Auch Erlandsens Sondershäuser Bauten sind zum Denkmal geworden. Als Fürstlicher Regierungs- und Baurat begann er seine segensreiche Tätigkeit in Sondershausen im Jahr 1896. Bereits 1901 erhielt er das Schwarzburger Ehrenkreuz und 1906 den Titel Oberbaurat. Als wichtigste seiner Bauten sind zu nennen: das Gebäude des Stifts (1902), die Hülsemannsche Villa (August-Bebel-Straße 54, ca. 1905), das katholische Pfarramt (1908). Hinzu kommt u.a. der Löwenbrunnen am Markt (1905) und Sarkophage in der Fürstlichen Grabkapelle. Otto Erlandsen starb bereits 1910.

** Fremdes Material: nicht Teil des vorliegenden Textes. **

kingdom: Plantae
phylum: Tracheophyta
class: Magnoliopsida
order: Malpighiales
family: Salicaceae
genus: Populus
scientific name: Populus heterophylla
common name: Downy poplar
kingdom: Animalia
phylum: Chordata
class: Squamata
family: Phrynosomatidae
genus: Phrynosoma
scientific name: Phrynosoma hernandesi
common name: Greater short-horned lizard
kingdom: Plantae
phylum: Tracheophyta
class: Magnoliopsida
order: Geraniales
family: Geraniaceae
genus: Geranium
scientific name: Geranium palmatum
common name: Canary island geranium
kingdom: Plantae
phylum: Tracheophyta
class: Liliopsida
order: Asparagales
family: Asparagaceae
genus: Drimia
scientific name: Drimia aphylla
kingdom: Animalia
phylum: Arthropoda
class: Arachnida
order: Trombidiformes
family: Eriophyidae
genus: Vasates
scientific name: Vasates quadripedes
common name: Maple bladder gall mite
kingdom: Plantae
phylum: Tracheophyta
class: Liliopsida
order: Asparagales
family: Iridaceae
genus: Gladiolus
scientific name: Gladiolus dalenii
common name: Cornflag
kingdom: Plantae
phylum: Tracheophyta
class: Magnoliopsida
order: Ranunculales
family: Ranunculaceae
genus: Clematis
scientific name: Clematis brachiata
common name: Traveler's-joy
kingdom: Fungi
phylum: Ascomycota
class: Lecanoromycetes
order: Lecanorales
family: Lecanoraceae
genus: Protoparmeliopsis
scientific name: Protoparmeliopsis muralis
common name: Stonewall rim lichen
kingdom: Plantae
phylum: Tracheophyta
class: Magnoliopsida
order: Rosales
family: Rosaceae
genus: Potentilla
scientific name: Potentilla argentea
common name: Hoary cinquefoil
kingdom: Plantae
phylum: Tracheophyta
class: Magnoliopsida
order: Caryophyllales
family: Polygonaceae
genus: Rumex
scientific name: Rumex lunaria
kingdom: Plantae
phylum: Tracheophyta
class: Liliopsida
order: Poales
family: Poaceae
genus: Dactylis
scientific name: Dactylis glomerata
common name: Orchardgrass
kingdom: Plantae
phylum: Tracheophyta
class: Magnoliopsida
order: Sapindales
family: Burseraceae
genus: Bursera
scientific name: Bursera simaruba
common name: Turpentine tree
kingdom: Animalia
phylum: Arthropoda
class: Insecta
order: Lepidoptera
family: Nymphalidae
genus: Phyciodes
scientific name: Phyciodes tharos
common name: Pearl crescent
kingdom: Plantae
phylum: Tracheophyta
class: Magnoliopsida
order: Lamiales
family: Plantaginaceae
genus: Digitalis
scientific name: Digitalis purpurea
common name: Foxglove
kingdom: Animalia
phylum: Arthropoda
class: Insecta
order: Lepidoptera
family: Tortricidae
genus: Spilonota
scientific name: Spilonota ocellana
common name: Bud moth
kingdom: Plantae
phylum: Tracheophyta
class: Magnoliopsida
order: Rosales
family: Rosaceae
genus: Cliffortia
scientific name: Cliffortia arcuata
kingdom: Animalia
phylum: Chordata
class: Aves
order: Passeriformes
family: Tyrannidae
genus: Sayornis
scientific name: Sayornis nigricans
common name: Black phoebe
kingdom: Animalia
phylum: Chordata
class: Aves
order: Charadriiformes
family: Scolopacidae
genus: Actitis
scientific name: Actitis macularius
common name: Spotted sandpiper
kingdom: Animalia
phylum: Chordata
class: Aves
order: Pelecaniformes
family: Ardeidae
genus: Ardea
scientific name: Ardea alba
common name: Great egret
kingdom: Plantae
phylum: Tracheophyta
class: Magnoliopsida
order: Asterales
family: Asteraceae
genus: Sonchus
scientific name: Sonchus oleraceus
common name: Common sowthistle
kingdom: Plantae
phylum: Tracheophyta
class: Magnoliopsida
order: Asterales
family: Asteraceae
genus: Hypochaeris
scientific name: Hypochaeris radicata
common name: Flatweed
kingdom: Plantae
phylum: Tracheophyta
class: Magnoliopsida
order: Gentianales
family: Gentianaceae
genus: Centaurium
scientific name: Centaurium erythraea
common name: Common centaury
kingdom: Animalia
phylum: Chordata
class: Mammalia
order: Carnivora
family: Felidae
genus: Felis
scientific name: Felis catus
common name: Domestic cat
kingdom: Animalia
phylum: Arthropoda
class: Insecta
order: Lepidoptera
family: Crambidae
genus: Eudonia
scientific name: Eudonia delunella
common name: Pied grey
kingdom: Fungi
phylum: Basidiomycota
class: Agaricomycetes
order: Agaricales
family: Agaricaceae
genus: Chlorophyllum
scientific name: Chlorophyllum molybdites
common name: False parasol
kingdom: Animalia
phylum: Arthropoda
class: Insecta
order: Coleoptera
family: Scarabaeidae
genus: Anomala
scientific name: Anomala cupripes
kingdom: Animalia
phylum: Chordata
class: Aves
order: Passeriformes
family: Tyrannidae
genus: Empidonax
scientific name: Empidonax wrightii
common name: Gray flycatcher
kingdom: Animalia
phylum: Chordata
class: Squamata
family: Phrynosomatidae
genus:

Ulike Hofsaess und Helmut Köhler. Es ist ein seltener Fotoschuss, denn den immer noch sehr mit Kunst und Kultur verbundenen ehemaligen Kulturamtsleiter auf dem Foto zu haben ist nicht einfach, der er sehr gern im Hintergrund agiert.
Ein viel höheres Alter erreichte der langjährige 2. Bürgermeister und Stadtbaumeister von Sondershausen Otto Burkhardt mit 88 Jahren bei seinem Tode 1956. Er war 1899 nach Lehr- und Wanderjahren nach Sondershausen gekommen. Er verantwortete neben dem ehemaligen Technikerheim in der heutigen Cannabichstraße (1909) die Errichtung der schönen Bauten in der Gartenstraße, der Possenallee und der heutigen Wilhelm-Külz-Straße, die dieses Quartier zu einem Villenviertel werden ließen. Parallel dazu leitete er die Entwicklung der Infrastruktur weiter Teile unserer Stadt zu Beginn des vorigen Jahrhunderts.
Gedenktafel enthüllt (Foto: Karl-Heinz Herrmann)
Otto Burkhardt hat uns seine chronistischen Aufzeichnungen aus seinen Sondershäuser Wirkungsjahren 1896 - 1956 hinterlassen, die er selbst mit dem Untertitel "Sondershausen in guten und trüben Tagen" versehen hatte. Seine "Erinnerungen und Betrachtungen" sind ein wertvolles Dokument geworden.Mit dieser Tafel wird nicht nur den beiden Baumeistern am Ort ihres Wirkens ein Denkmal gesetzt. Erlandsens Villa erhält damit in besonderer Weise eine Zierde und Schmuck.